Report each line of the listing that carries the word "Adhesive".

> _Information supplied_
━━━━
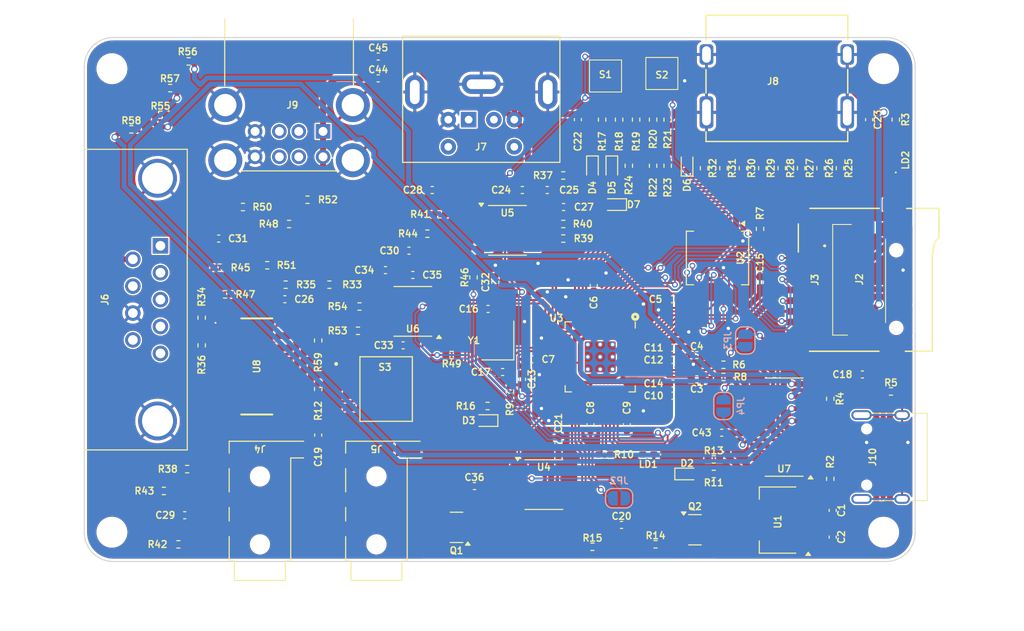
<source format=kicad_pcb>
(kicad_pcb
	(version 20241229)
	(generator "pcbnew")
	(generator_version "9.0")
	(general
		(thickness 1)
		(legacy_teardrops no)
	)
	(paper "A4")
	(title_block
		(title "MiniFRANK RM1E")
		(date "2025-04-15")
		(rev "${VERSION}")
		(company "Mikhail Matveev")
		(comment 1 "https://github.com/xtremespb/frank")
	)
	(layers
		(0 "F.Cu" signal)
		(2 "B.Cu" signal)
		(9 "F.Adhes" user "F.Adhesive")
		(11 "B.Adhes" user "B.Adhesive")
		(13 "F.Paste" user)
		(15 "B.Paste" user)
		(5 "F.SilkS" user "F.Silkscreen")
		(7 "B.SilkS" user "B.Silkscreen")
		(1 "F.Mask" user)
		(3 "B.Mask" user)
		(17 "Dwgs.User" user "User.Drawings")
		(19 "Cmts.User" user "User.Comments")
		(21 "Eco1.User" user "User.Eco1")
		(23 "Eco2.User" user "User.Eco2")
		(25 "Edge.Cuts" user)
		(27 "Margin" user)
		(31 "F.CrtYd" user "F.Courtyard")
		(29 "B.CrtYd" user "B.Courtyard")
		(35 "F.Fab" user)
		(33 "B.Fab" user)
	)
	(setup
		(stackup
			(layer "F.SilkS"
				(type "Top Silk Screen")
			)
			(layer "F.Paste"
				(type "Top Solder Paste")
			)
			(layer "F.Mask"
				(type "Top Solder Mask")
				(thickness 0.01)
			)
			(layer "F.Cu"
				(type "copper")
				(thickness 0.035)
			)
			(layer "dielectric 1"
				(type "core")
				(color "#008400FF")
				(thickness 0.91)
				(material "FR4")
				(epsilon_r 4.5)
				(loss_tangent 0.02)
			)
			(layer "B.Cu"
				(type "copper")
				(thickness 0.035)
			)
			(layer "B.Mask"
				(type "Bottom Solder Mask")
				(thickness 0.01)
			)
			(layer "B.Paste"
				(type "Bottom Solder Paste")
			)
			(layer "B.SilkS"
				(type "Bottom Silk Screen")
			)
			(copper_finish "None")
			(dielectric_constraints no)
		)
		(pad_to_mask_clearance 0)
		(allow_soldermask_bridges_in_footprints no)
		(tenting front back)
		(aux_axis_origin 100 100)
		(grid_origin 0 74)
		(pcbplotparams
			(layerselection 0x00000000_00000000_55555555_5755f5ff)
			(plot_on_all_layers_selection 0x00000000_00000000_00000000_00000000)
			(disableapertmacros no)
			(usegerberextensions no)
			(usegerberattributes no)
			(usegerberadvancedattributes no)
			(creategerberjobfile no)
			(dashed_line_dash_ratio 12.000000)
			(dashed_line_gap_ratio 3.000000)
			(svgprecision 4)
			(plotframeref no)
			(mode 1)
			(useauxorigin no)
			(hpglpennumber 1)
			(hpglpenspeed 20)
			(hpglpendiameter 15.000000)
			(pdf_front_fp_property_popups yes)
			(pdf_back_fp_property_popups yes)
			(pdf_metadata yes)
			(pdf_single_document no)
			(dxfpolygonmode yes)
			(dxfimperialunits yes)
			(dxfusepcbnewfont yes)
			(psnegative no)
			(psa4output no)
			(plot_black_and_white yes)
			(plotinvisibletext no)
			(sketchpadsonfab no)
			(plotpadnumbers no)
			(hidednponfab no)
			(sketchdnponfab yes)
			(crossoutdnponfab yes)
			(subtractmaskfromsilk no)
			(outputformat 1)
			(mirror no)
			(drillshape 0)
			(scaleselection 1)
			(outputdirectory "GERBERS/")
		)
	)
	(property "VERSION" "2.06")
	(net 0 "")
	(net 1 "VBUS")
	(net 2 "GND")
	(net 3 "+3V3")
	(net 4 "Net-(U3-VREG_VOUT)")
	(net 5 "Net-(C16-Pad1)")
	(net 6 "/RP2040/XIN")
	(net 7 "Net-(C20-Pad1)")
	(net 8 "Net-(C20-Pad2)")
	(net 9 "Net-(C26-Pad2)")
	(net 10 "/AMP_IN_L")
	(net 11 "/Audio Out/AMP_OUTL")
	(net 12 "Net-(C27-Pad1)")
	(net 13 "Net-(C28-Pad2)")
	(net 14 "/AMP_IN_R")
	(net 15 "Net-(C29-Pad1)")
	(net 16 "/Audio Out/AMP_OUTR")
	(net 17 "Net-(U5A-+)")
	(net 18 "Net-(C31-Pad1)")
	(net 19 "Net-(C32-Pad1)")
	(net 20 "Net-(U6-FLT)")
	(net 21 "Net-(D2-A)")
	(net 22 "Net-(D2-K)")
	(net 23 "/GPIO16")
	(net 24 "/GPIO0")
	(net 25 "/GPIO1")
	(net 26 "/MS_DATA_3V")
	(net 27 "/MS_CLK_3V")
	(net 28 "/GPIO2")
	(net 29 "/GPIO3")
	(net 30 "/GPIO5")
	(net 31 "/SD Card/DET")
	(net 32 "/SD Card/DAT1")
	(net 33 "/SD Card/POL")
	(net 34 "/GPIO4")
	(net 35 "/SD Card/DAT2")
	(net 36 "unconnected-(J3-SHIELD-Pad9)")
	(net 37 "unconnected-(J5-PadR)")
	(net 38 "unconnected-(J6-Pad9)")
	(net 39 "Net-(J6-Pad2)")
	(net 40 "/GPIO15")
	(net 41 "unconnected-(J6-Pad7)")
	(net 42 "unconnected-(J6-Pad1)")
	(net 43 "unconnected-(J6-Pad5)")
	(net 44 "/GPIO14")
	(net 45 "/KB_CLK")
	(net 46 "/KB_DATA")
	(net 47 "/PS2/MS_DATA")
	(net 48 "/PS2/MS_CLK")
	(net 49 "unconnected-(J8-CEC-Pad13)")
	(net 50 "Net-(J8-CLKN)")
	(net 51 "Net-(J8-D2P)")
	(net 52 "unconnected-(J8-HOT_PLUG_DET-Pad19)")
	(net 53 "Net-(J8-D1P)")
	(net 54 "unconnected-(J8-NC-Pad14)")
	(net 55 "Net-(J8-CLKP)")
	(net 56 "Net-(J8-D1N)")
	(net 57 "unconnected-(J8-SDA-Pad16)")
	(net 58 "Net-(J8-D0P)")
	(net 59 "Net-(J8-D0N)")
	(net 60 "Net-(J8-D2N)")
	(net 61 "unconnected-(J8-SCL-Pad15)")
	(net 62 "Net-(J9-D1+)")
	(net 63 "Net-(J9-D1-)")
	(net 64 "Net-(J9-D2+)")
	(net 65 "Net-(J9-D2-)")
	(net 66 "Net-(J10-SHIELD)")
	(net 67 "/USB_D3+")
	(net 68 "unconnected-(J10-SBU1-Pad9)")
	(net 69 "Net-(J10-CC2)")
	(net 70 "/USB_D3-")
	(net 71 "unconnected-(J10-SBU2-Pad3)")
	(net 72 "Net-(J10-CC1)")
	(net 73 "/GPIO21")
	(net 74 "Net-(JP2-A)")
	(net 75 "/D+")
	(net 76 "/D-")
	(net 77 "Net-(LD1-A)")
	(net 78 "Net-(LD2-A)")
	(net 79 "Net-(Q1-B)")
	(net 80 "/LOAD_IN")
	(net 81 "Net-(U3-USB_DP)")
	(net 82 "/RP2040/QSPI_SS")
	(net 83 "Net-(R7-Pad2)")
	(net 84 "Net-(U3-USB_DM)")
	(net 85 "/RP2040/XOUT")
	(net 86 "/RP2040/GPIO25")
	(net 87 "/GPIO6")
	(net 88 "/GPIO7")
	(net 89 "/GPIO8")
	(net 90 "/GPIO9")
	(net 91 "/GPIO10")
	(net 92 "/GPIO11")
	(net 93 "/GPIO12")
	(net 94 "/GPIO13")
	(net 95 "Net-(R33-Pad1)")
	(net 96 "Net-(R34-Pad1)")
	(net 97 "Net-(U5B--)")
	(net 98 "Net-(U5A--)")
	(net 99 "/GPIO28")
	(net 100 "/PWM_OUT_R")
	(net 101 "/PWM_OUT_L")
	(net 102 "/GPIO27")
	(net 103 "/GPIO26")
	(net 104 "/TDA_R")
	(net 105 "/TDA_L")
	(net 106 "/USB_D1+")
	(net 107 "/USB_D1-")
	(net 108 "/USB_D2+")
	(net 109 "/USB_D2-")
	(net 110 "/AUDIOSW")
	(net 111 "/RUN")
	(net 112 "/GPIO22")
	(net 113 "/RP2040/QSPI_SD0")
	(net 114 "/RP2040/QSPI_SD1")
	(net 115 "/RP2040/QSPI_SD2")
	(net 116 "/RP2040/QSPI_SCLK")
	(net 117 "/RP2040/QSPI_SD3")
	(net 118 "/GPIO19")
	(net 119 "/GPIO24")
	(net 120 "/SWD")
	(net 121 "/SWCLK")
	(net 122 "/GPIO23")
	(net 123 "/GPIO20")
	(net 124 "/GPIO18")
	(net 125 "/GPIO29")
	(net 126 "/GPIO17")
	(net 127 "unconnected-(U4-SIO3-Pad7)")
	(net 128 "unconnected-(U4-SIO2-Pad3)")
	(net 129 "/USB Hub/DP4")
	(net 130 "unconnected-(U7-LED-Pad9)")
	(net 131 "Net-(U7-VD3)")
	(net 132 "/USB Hub/DM4")
	(footprint "FRANK:Capacitor (0402)" (layer "F.Cu") (at 204.139175 95.0972 90))
	(footprint "FRANK:USB Type C" (layer "F.Cu") (at 238.5 112.75 90))
	(footprint "FRANK:SOIC-8" (layer "F.Cu") (at 216.885 92.25 -90))
	(footprint "FRANK:Resistor (0402)" (layer "F.Cu") (at 201 83.75 180))
	(footprint "FRANK:Capacitor (0402)" (layer "F.Cu") (at 172.3175 96.5))
	(footprint "FRANK:Resistor (0402)" (layer "F.Cu") (at 206.75 78 -90))
	(footprint "FRANK:Capacitor (0402)" (layer "F.Cu") (at 181.9325 73.75))
	(footprint "FRANK:Resistor (0402)" (layer "F.Cu") (at 228.5 106.75 -90))
	(footprint "FRANK:LED (0402)" (layer "F.Cu") (at 209.75 112.5 180))
	(footprint "FRANK:Resistor (0402)" (layer "F.Cu") (at 201 90.25))
	(footprint "FRANK:Resistor (0402)" (layer "F.Cu") (at 215.5 83 -90))
	(footprint "FRANK:Resistor (0402)" (layer "F.Cu") (at 156.5 79))
	(footprint "FRANK:Capacitor (0402)" (layer "F.Cu") (at 201.03 87))
	(footprint "FRANK:Resistor (0402)" (layer "F.Cu") (at 227.5 83 -90))
	(footprint "FRANK:Resistor (0402)" (layer "F.Cu") (at 162.25 114))
	(footprint "FRANK:Resistor (0402)" (layer "F.Cu") (at 174.6525 86.25))
	(footprint "FRANK:Diode (SOD-523)" (layer "F.Cu") (at 206.25 86.75 180))
	(footprint "FRANK:Capacitor (0402)" (layer "F.Cu") (at 194.75 104 180))
	(footprint "FRANK:Resistor (0402)" (layer "F.Cu") (at 179.8475 99.75 180))
	(footprint "FRANK:SO-8" (layer "F.Cu") (at 195.25 89.405))
	(footprint "FRANK:SOT-223" (layer "F.Cu") (at 223.1 119.25 180))
	(footprint "FRANK:Capacitor (0402)" (layer "F.Cu") (at 197.75 102.6875 180))
	(footprint "FRANK:Resistor (0402)" (layer "F.Cu") (at 163.75 98.4025 -90))
	(footprint "FRANK:Button (SMD, 3x3mm, 1-1)" (layer "F.Cu") (at 212.8 71.595 -90))
	(footprint "FRANK:Resistor (0402)" (layer "F.Cu") (at 191.75 94.25 90))
	(footprint "FRANK:Resistor (0402)" (layer "F.Cu") (at 170.5 93))
	(footprint "FRANK:Resistor (0402)" (layer "F.Cu") (at 216.5 113))
	(footprint "FRANK:Capacitor (0402)" (layer "F.Cu") (at 228.75 121 -90))
	(footprint "FRANK:Resistor (0402)" (layer "F.Cu") (at 159.5 77.5))
	(footprint "FRANK:LED (0402)" (layer "F.Cu") (at 235.25 82.1775 90))
	(footprint "FRANK:SOT-23" (layer "F.Cu") (at 190 120 180))
	(footprint "FRANK:Diode (SOD-523)" (layer "F.Cu") (at 213.75 114.5))
	(footprint "FRANK:Resistor (0402)" (layer "F.Cu") (at 204 122))
	(footprint "FRANK:Capacitor (0402)" (layer "F.Cu") (at 232.5 78 -90))
	(footprint "FRANK:USB Type A (stacked)" (layer "F.Cu") (at 176.25 79.21 -90))
	(footprint "FRANK:Resistor (0402)" (layer "F.Cu") (at 217.5 83 -90))
	(footprint "FRANK:Capacitor (0402)"
		(layer "F.Cu")
		(uuid "49d8cd76-2b84-4035-bab4-a35e5bbc4587")
		(at 212.3 105.1875)
		(descr "Capacitor SMD 0402 (1005 Metric), square (rectangular) end terminal, IPC_7351 nominal with elongated pad for handsoldering. (Body size source: IPC-SM-782 page 76, https://www.pcb-3d.com/wordpress/wp-content/uploads/ipc-sm-782a_amendment_1_and_2.pdf), generated with kicad-footprint-generator")
		(tags "capacitor handsolder")
		(property "Reference" "C14"
			(at -2 0 0)
			(layer "F.SilkS")
			(uuid "1142d8e2-7cf1-4914-a9bc-30b73e9a3465")
			(effects
				(font
					(size 0.7 0.7)
					(thickness 0.14)
					(bold yes)
				)
			)
		)
		(property "Value" "1u"
			(at 0 1.16 0)
			(layer "F.Fab")
			(hide yes)
			(uuid "ced1d494-fa80-4da8-9e01-988303acf4a7")
			(effects
				(font
					(size 1 1)
					(thickness 0.15)
				)
			)
		)
		(property "Datasheet" "https://eu.mouser.com/datasheet/2/40/KGM_X7R-3223212.pdf"
			(at 0 0 0)
			(unlocked yes)
			(layer "F.Fab")
			(hide yes)
			(uuid "7b2be7a4-46dd-492a-a4ae-6ba14471e722")
			(effects
				(font
					(size 1.27 1.27)
					(thickness 0.15)
				)
			)
		)
		(property "Description" ""
			(at 0 0 0)
			(unlocked yes)
			(layer "F.Fab")
			(hide yes)
			(uuid "18cb0caf-e013-4f56-ae25-1e91ce8efbcf")
			(effects
				(font
					(size 1.27 1.2
... [1330761 chars truncated]
</source>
━━━━
> _Your response_
		(9 "F.Adhes" user "F.Adhesive")
		(11 "B.Adhes" user "B.Adhesive")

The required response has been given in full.